Nonparametric inference under shape constraints: past, present and future
Traditionally, we think of statistical methods as being divided into parametric approaches, which can be restrictive, but where estimation is typically straightforward (e.g. using maximum likelihood) and nonparametric methods, which are more flexible but often require careful choices of tuning parameters. Nonparametric inference under shape constraints sits somewhere in the middle, seeking in some ways the best of both worlds. The origins of the field date back to Grenander in 1956, who proved that there exists a unique maximum likelihood estimator of a decreasing density on the non-negative half-line (and was able to characterise it explicitly). Thus, even though the class of densities is infinite-dimensional, statistical estimation can proceed in a familiar fashion, with no tuning parameters to choose. I’ll discuss some of the key properties of the Grenander estimator.
Fast forward fifty years, and attention turned to the family of log-concave densities, i.e. those densities f for which log f is concave. This definition works equally well in d dimensions as in the univariate case, and moreover the class is closed under marginalisation, conditioning, convolution and linear transformations, making it a very natural infinite-dimensional generalisation of the class of Gaussian densities. In the 2000s, it therefore became a central class within the area. Once again, a unique maximum likelihood estimator exists, but since its characterisation is now less explicit, considerable research effort has been devoted to its efficient computation.

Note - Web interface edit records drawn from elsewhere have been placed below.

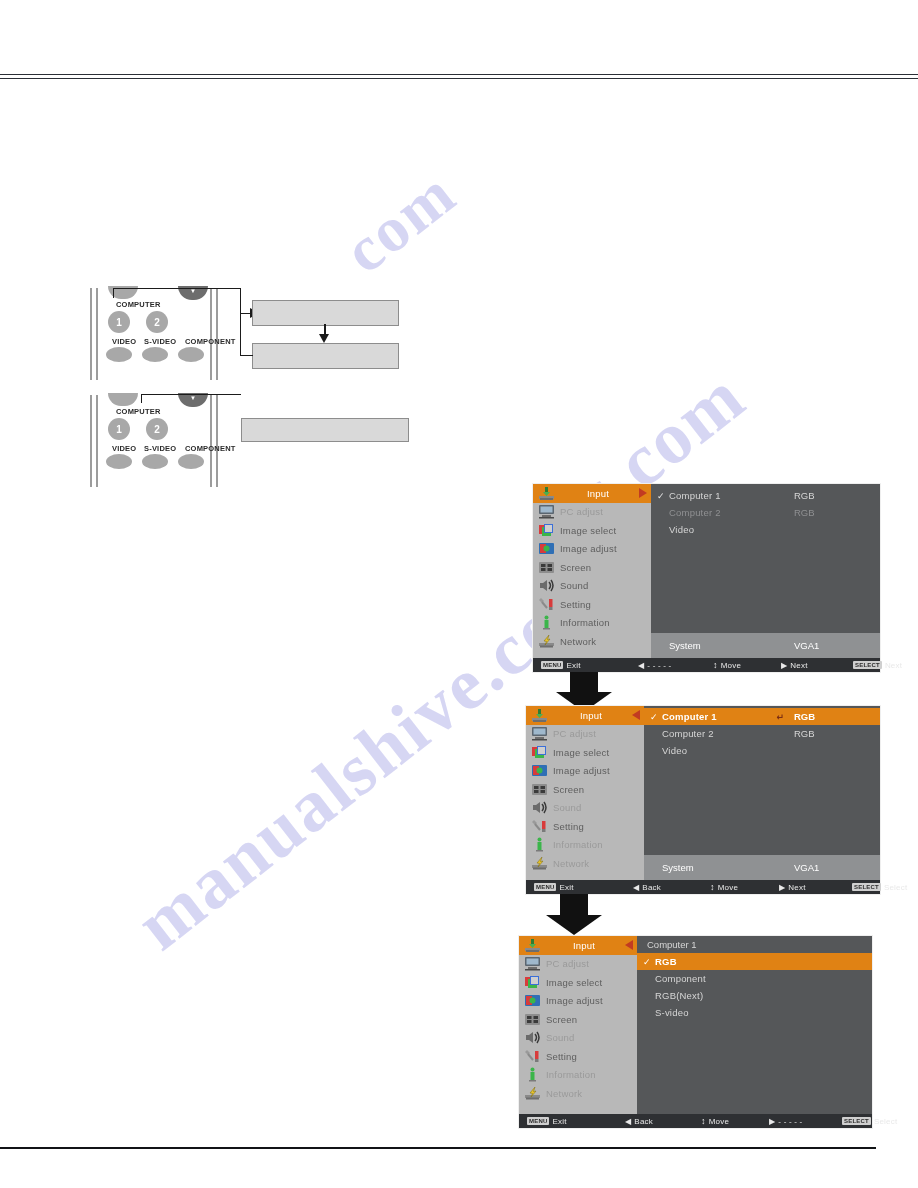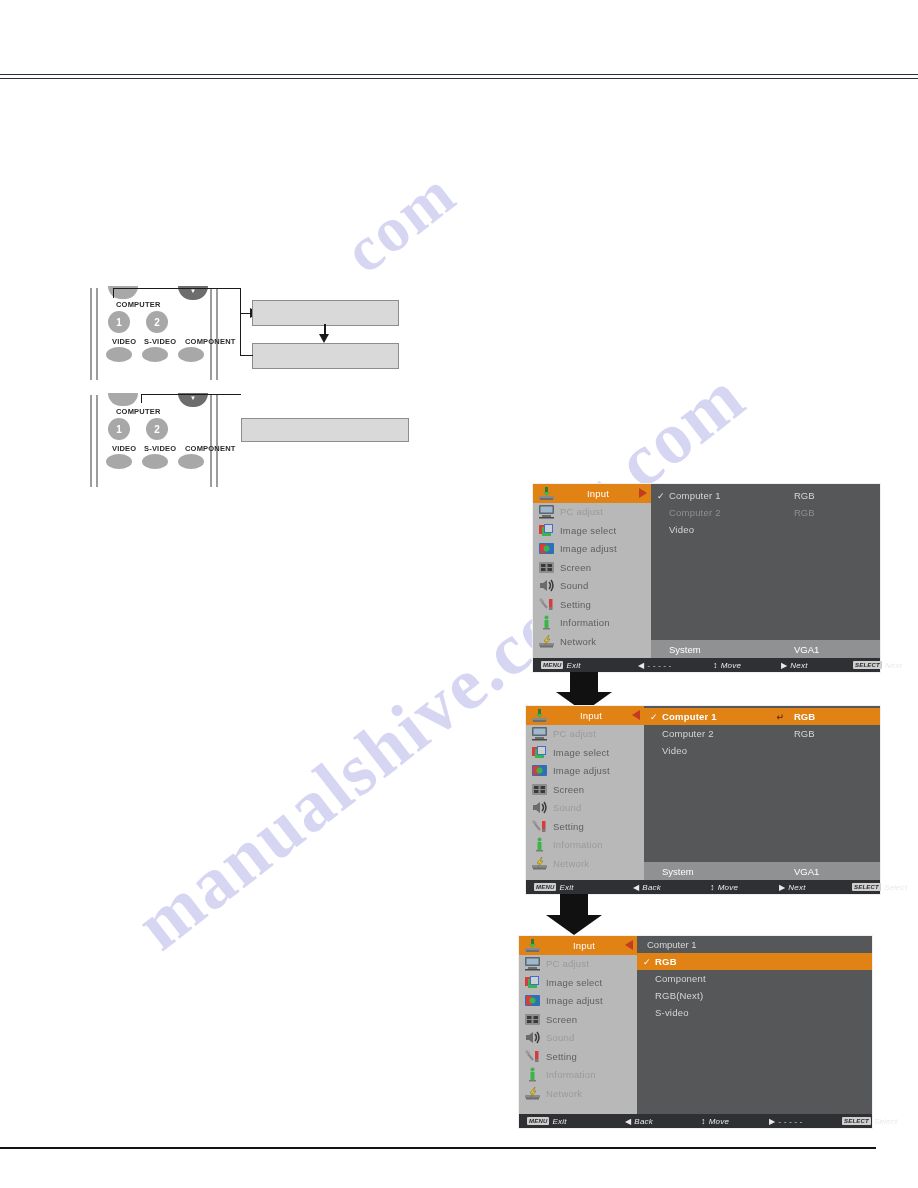--- a/index.html
+++ b/index.html
@@ -79,28 +79,28 @@
   .opt-row .oname{font-size:9.5px;color:#d6d6d6;letter-spacing:.2px;}
   .opt-row .oval{position:absolute;right:0;width:86px;text-align:left;font-size:9.5px;color:#d6d6d6;}
   .opt-row.dimrow .oname,.opt-row.dimrow .oval{color:#8f9092;}
   .opt-row .chk{position:absolute;left:6px;top:50%;transform:translateY(-50%);
      font-size:9px;color:#e6e6e6;}
   .opt-row.hl{background:#e08214;}
   .opt-row.hl .oname,.opt-row.hl .oval{color:#ffffff;font-weight:700;}
   .opt-row.hl .chk{color:#ffffff;}
   .ret-ic{position:absolute;right:96px;font-size:9px;color:#7a2d14;font-weight:700;}
 
-  .sysbar{position:absolute;left:0;right:0;bottom:0;height:18px;background:#8f9193;display:flex;align-items:center;}
+  .sysbar{position:absolute;left:0;right:0;bottom:0;height:25px;background:#8f9193;display:flex;align-items:center;}
   .sysbar .sname{font-size:9.5px;color:#ffffff;padding-left:18px;}
   .sysbar .sval{position:absolute;right:0;width:86px;font-size:9.5px;color:#ffffff;}
 
   
   .keybar{position:absolute;left:0;right:0;bottom:0;height:14px;background:#2e3033;
      display:flex;align-items:center;color:#e9e9e9;font-size:8px;letter-spacing:.2px;}
-  .keybar .seg{position:absolute;display:flex;align-items:center;gap:3px;white-space:nowrap;font-style:italic;}
+  .keybar .seg{position:absolute;display:flex;align-items:center;gap:3px;white-space:nowrap;}
   .kbadge{background:#cfcfcf;color:#2b2b2b;font-size:6px;font-weight:700;
      padding:0 2px;border-radius:1px;line-height:8px;display:inline-block;}
   .updown{font-size:9px;line-height:9px;}
 
   
   .bigarrow{position:absolute;}
   .bigarrow .body{position:absolute;background:#111111;}
   .bigarrow .tip{position:absolute;width:0;height:0;border-left:28px solid transparent;
      border-right:28px solid transparent;border-top:20px solid #111111;}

The period from roughly 2010 to the early 2020s saw rapid and exciting developments in our understanding of log-concave density estimation and related shape-constrained estimation problems such as isotonic (i.e. monotone) or convex regression. For instance, it is now known that shape-constrained estimators can often not only achieve optimal minimax rates of convergence, but also achieve faster (sometimes even parametric) rates of convergence over subclasses of densities with additional structure. Moreover, there are some fascinating connections with information theory, and in particular the theory of entropy-maximising distributions.
The last couple of years have witnessed a significant broadening of the scope of shape constrained ideas and techniques, moving beyond vanilla density estimation and regression problems, so that they are now incorporated as part of more elaborate tasks. I will give three brief illustrations, in problems of subgroup selection, conditional independence testing and linear regression. Subgroup selection refers to the post-selection inference challenge, common in clinical trials, where we observe covariate-response pairs, and seek to identify a subset of the covariate domain on which our (isotonic) regression function exceeds a pre-specified threshold. In conditional independence testing, the fundamental hardness result of Shah and Peters in 2020 showed that when Z is continuous, no test of the conditional independence of X and Y given Z can have power greater than its size at any alternative; shape constraints provide a natural way to restrict the null to facilitate viable tests. Finally, in linear regression, we show that one can employ antitonic score matching to obtain an estimator achieving optimal asymptotic variance among all convex M-estimators.
One take-home message from these vignettes is that shape constraints often provide a natural alternative to smoothness conditions in nonparametric problems.
I will conclude with some open problems in the area.